Lines to restate from the data below: from the one containing "right elbow: (63, 176)" to the one containing "left ear: (66, 71)", both included. Give them again exactly, and only them.

(Records to process Opens)

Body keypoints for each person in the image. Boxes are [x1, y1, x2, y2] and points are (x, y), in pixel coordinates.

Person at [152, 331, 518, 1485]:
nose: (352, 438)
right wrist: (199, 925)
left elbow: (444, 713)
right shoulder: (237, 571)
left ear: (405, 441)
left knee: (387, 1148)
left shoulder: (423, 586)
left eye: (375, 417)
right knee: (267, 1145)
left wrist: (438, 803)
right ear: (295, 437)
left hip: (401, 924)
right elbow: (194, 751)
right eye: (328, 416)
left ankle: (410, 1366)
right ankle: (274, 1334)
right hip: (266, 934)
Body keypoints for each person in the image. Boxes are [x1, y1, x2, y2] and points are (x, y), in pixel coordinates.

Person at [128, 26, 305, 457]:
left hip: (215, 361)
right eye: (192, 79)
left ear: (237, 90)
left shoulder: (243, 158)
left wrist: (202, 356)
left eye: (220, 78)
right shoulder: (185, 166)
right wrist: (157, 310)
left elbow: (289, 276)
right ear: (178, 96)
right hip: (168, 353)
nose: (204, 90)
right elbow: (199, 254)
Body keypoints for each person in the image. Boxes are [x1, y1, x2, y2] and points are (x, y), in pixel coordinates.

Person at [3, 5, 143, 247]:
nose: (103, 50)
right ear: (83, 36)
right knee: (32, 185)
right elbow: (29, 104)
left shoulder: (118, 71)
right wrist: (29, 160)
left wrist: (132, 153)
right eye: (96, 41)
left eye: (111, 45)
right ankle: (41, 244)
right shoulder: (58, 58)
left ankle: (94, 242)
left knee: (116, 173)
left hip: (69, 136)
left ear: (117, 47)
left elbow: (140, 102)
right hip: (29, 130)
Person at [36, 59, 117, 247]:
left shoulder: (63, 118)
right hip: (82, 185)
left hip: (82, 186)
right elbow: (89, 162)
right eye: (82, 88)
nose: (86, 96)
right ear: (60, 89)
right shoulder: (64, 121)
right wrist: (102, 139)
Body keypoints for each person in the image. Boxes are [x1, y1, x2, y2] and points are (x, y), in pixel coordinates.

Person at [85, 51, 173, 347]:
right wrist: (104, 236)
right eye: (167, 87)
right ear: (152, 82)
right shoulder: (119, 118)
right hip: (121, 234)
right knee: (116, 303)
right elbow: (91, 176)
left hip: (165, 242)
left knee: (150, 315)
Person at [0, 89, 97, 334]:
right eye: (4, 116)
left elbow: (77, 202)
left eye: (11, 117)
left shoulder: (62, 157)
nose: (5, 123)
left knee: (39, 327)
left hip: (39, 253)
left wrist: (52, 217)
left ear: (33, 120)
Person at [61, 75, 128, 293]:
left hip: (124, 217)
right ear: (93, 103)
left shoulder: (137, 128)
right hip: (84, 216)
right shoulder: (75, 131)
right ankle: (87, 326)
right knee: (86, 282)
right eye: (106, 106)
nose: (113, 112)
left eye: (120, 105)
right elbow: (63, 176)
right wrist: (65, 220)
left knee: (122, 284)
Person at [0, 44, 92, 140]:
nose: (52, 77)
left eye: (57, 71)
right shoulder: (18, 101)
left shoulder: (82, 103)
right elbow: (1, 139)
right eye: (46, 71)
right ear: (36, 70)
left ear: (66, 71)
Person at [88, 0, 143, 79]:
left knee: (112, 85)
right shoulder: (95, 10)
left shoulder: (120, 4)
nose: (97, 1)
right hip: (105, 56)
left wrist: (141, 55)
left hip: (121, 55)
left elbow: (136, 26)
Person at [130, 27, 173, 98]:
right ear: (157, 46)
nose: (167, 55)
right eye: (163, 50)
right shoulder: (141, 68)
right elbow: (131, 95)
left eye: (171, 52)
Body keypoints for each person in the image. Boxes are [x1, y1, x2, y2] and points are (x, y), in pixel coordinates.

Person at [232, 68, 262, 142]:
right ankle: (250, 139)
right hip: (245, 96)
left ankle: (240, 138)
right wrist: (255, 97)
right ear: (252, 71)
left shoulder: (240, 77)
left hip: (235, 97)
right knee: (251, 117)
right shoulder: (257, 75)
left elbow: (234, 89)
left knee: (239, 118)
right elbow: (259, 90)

(Records to process Closes)

▸ **Expected answer**
right elbow: (63, 176)
right wrist: (65, 220)
left knee: (122, 284)
Person at [0, 44, 92, 140]:
nose: (52, 77)
left eye: (57, 71)
right shoulder: (18, 101)
left shoulder: (82, 103)
right elbow: (1, 139)
right eye: (46, 71)
right ear: (36, 70)
left ear: (66, 71)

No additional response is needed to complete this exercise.